Data section: Begin

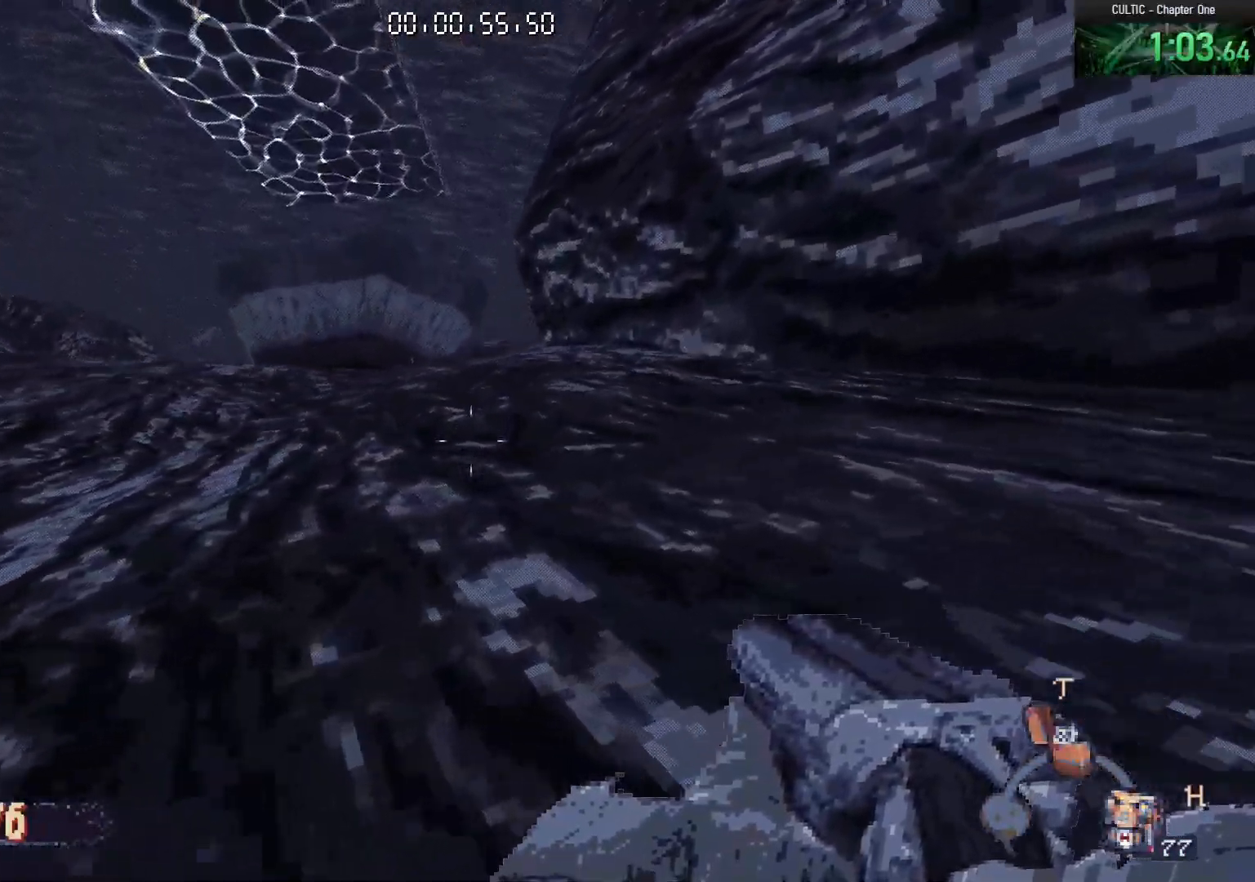
{"keys": ["ctrl", "w"], "mouse": [], "events": [[250, "space", "down"], [400, "space", "up"]]}
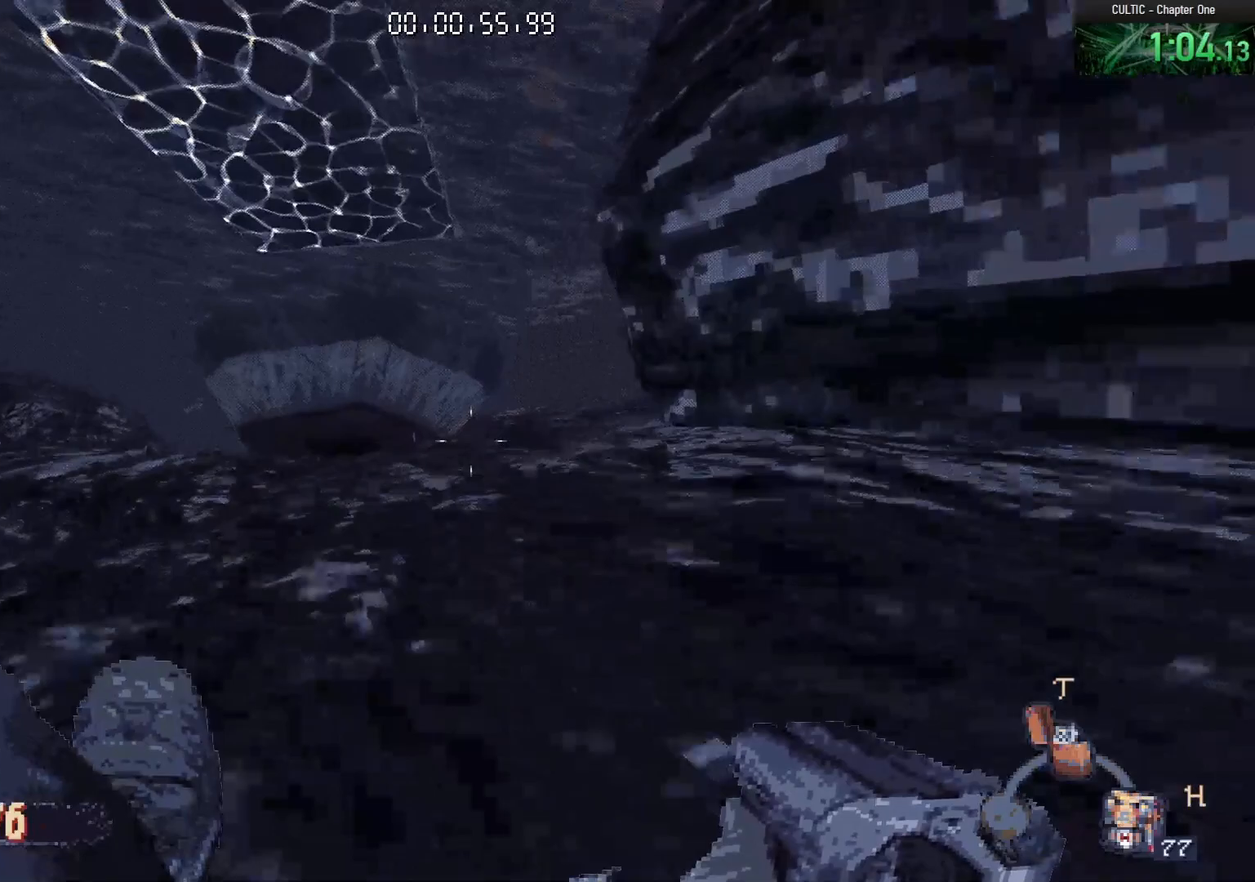
{"keys": ["ctrl", "r", "w"], "mouse": [], "events": [[400, "r", "down"]]}
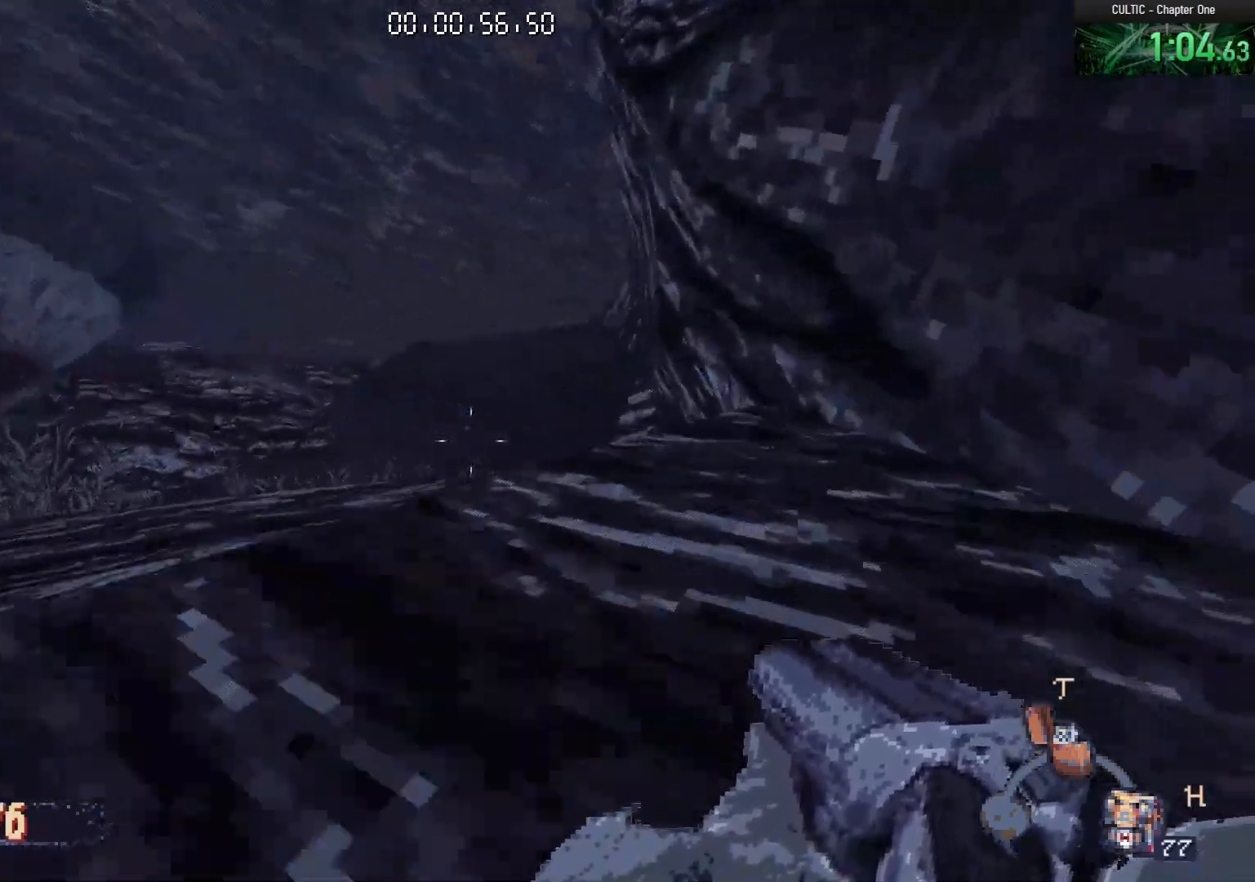
{"keys": ["ctrl", "space", "w"], "mouse": [], "events": [[50, "r", "up"], [417, "space", "down"]]}
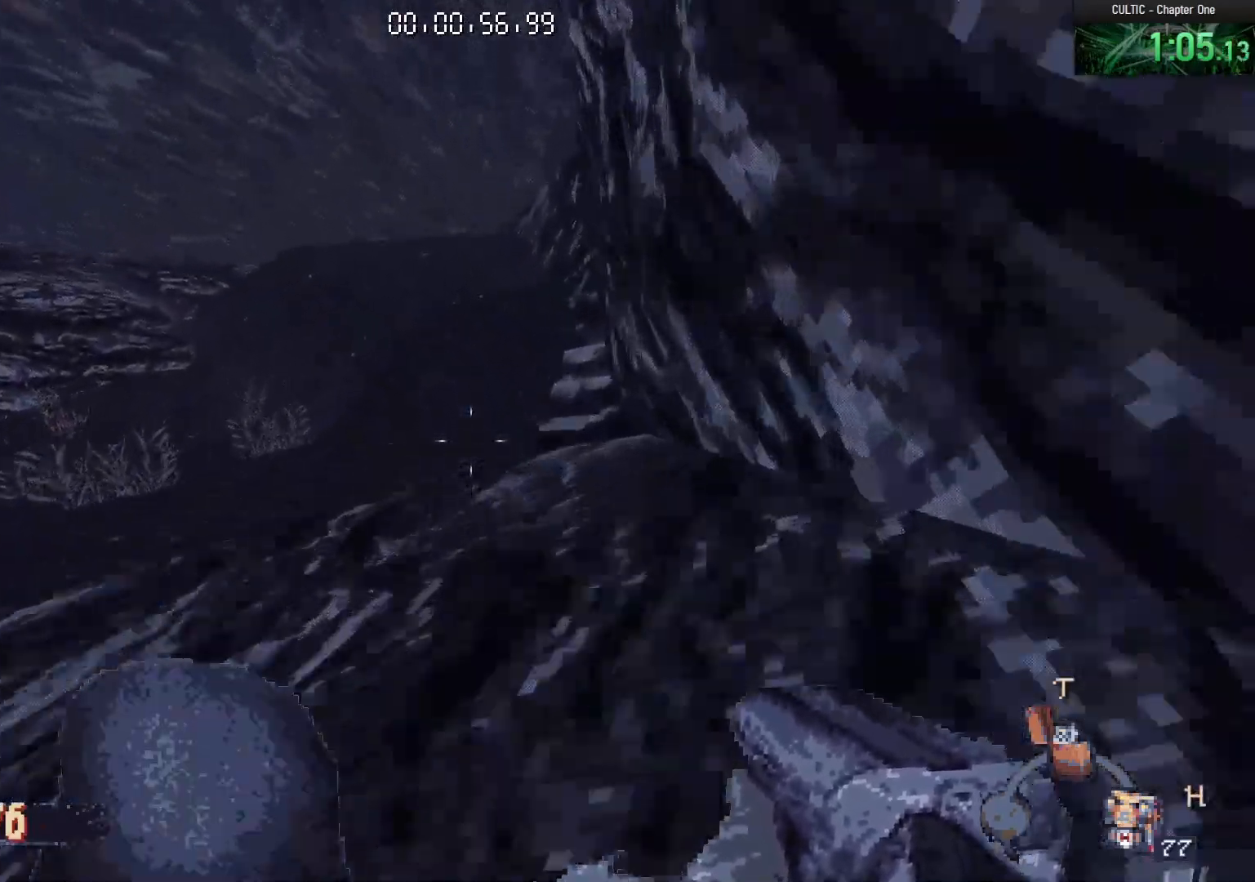
{"keys": ["ctrl", "d", "w"], "mouse": [], "events": [[150, "space", "up"], [200, "d", "down"]]}
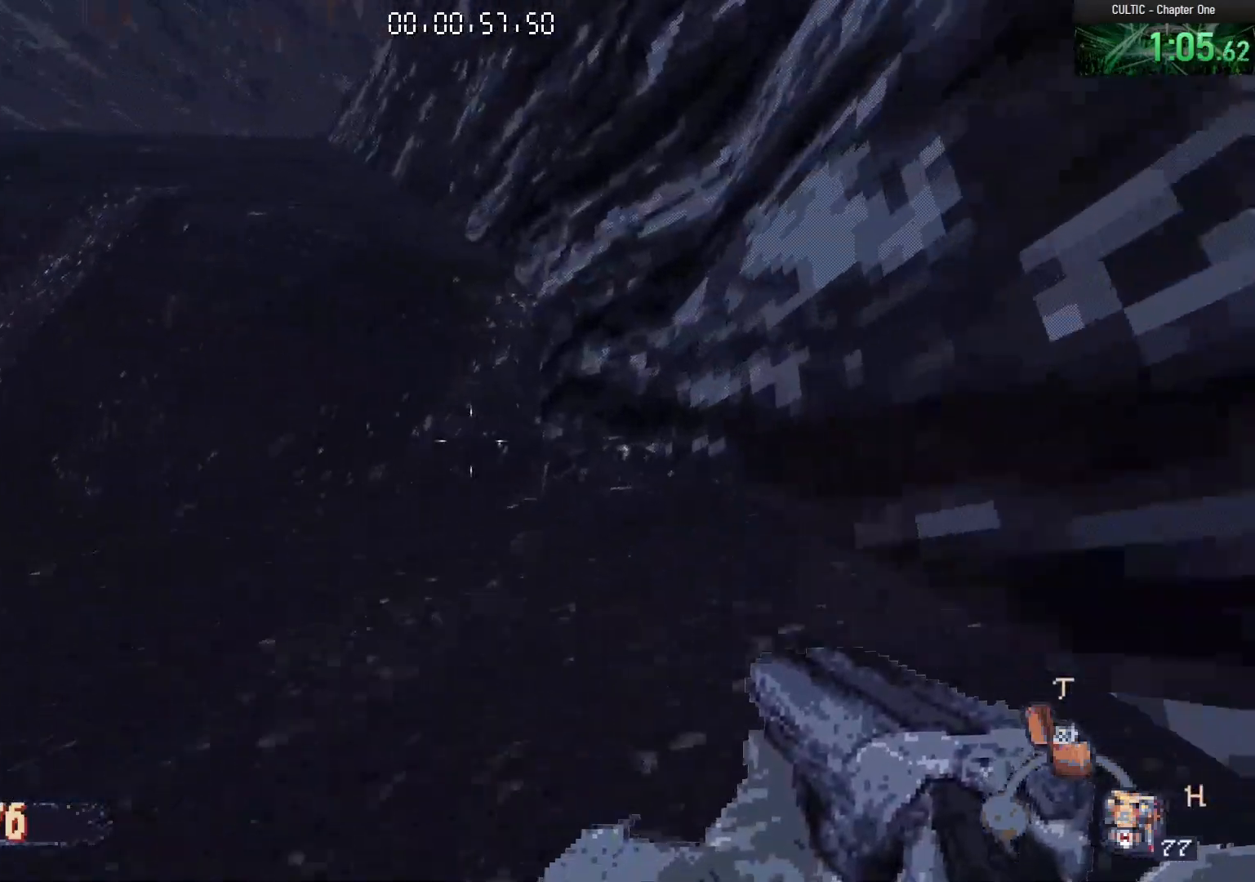
{"keys": ["ctrl", "w"], "mouse": [], "events": [[83, "d", "up"]]}
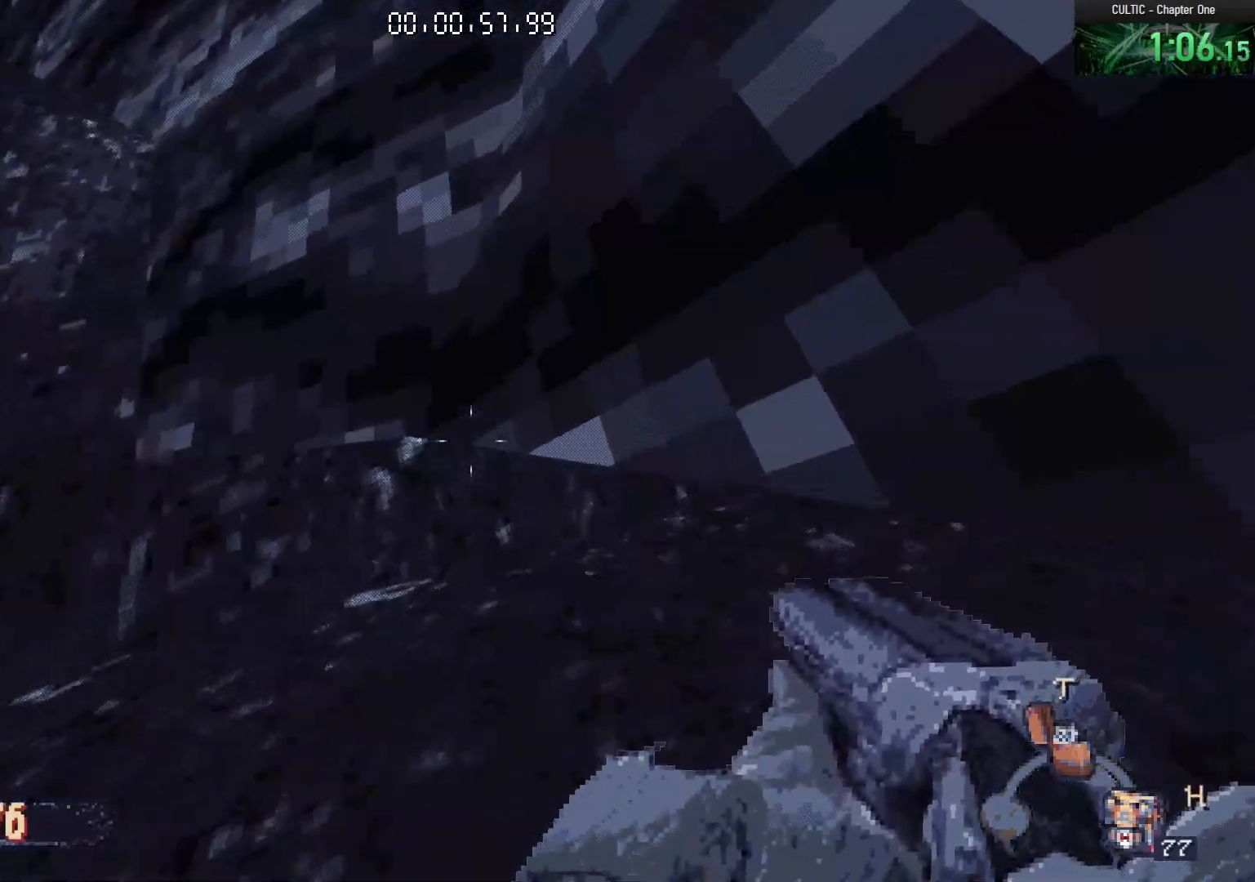
{"keys": ["ctrl", "w"], "mouse": [], "events": [[233, "space", "down"], [383, "space", "up"]]}
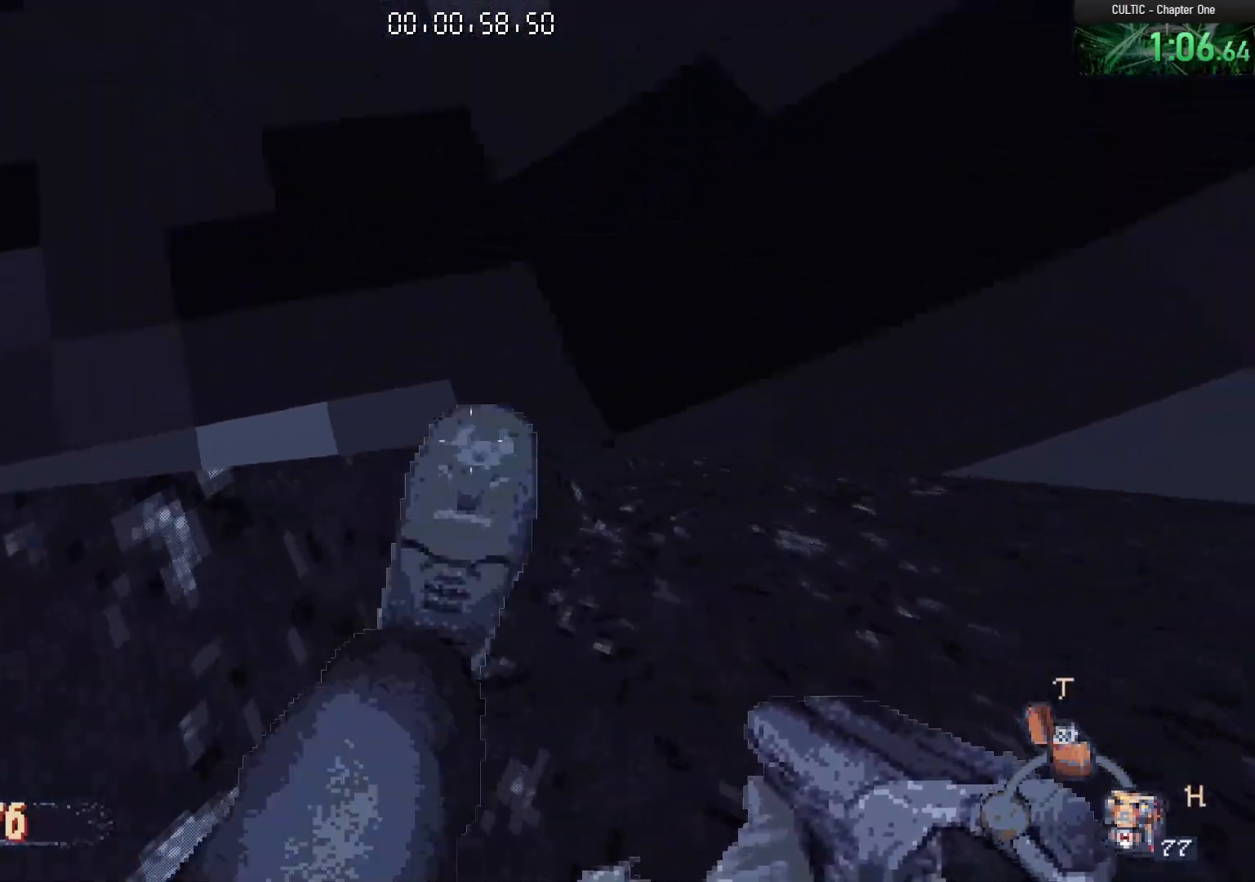
{"keys": ["ctrl", "w"], "mouse": [], "events": []}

Data section: End

Requirement: Working from the entries above, return all lines that contain "space".

Result below:
{"keys": ["ctrl", "w"], "mouse": [], "events": [[250, "space", "down"], [400, "space", "up"]]}
{"keys": ["ctrl", "space", "w"], "mouse": [], "events": [[50, "r", "up"], [417, "space", "down"]]}
{"keys": ["ctrl", "d", "w"], "mouse": [], "events": [[150, "space", "up"], [200, "d", "down"]]}
{"keys": ["ctrl", "w"], "mouse": [], "events": [[233, "space", "down"], [383, "space", "up"]]}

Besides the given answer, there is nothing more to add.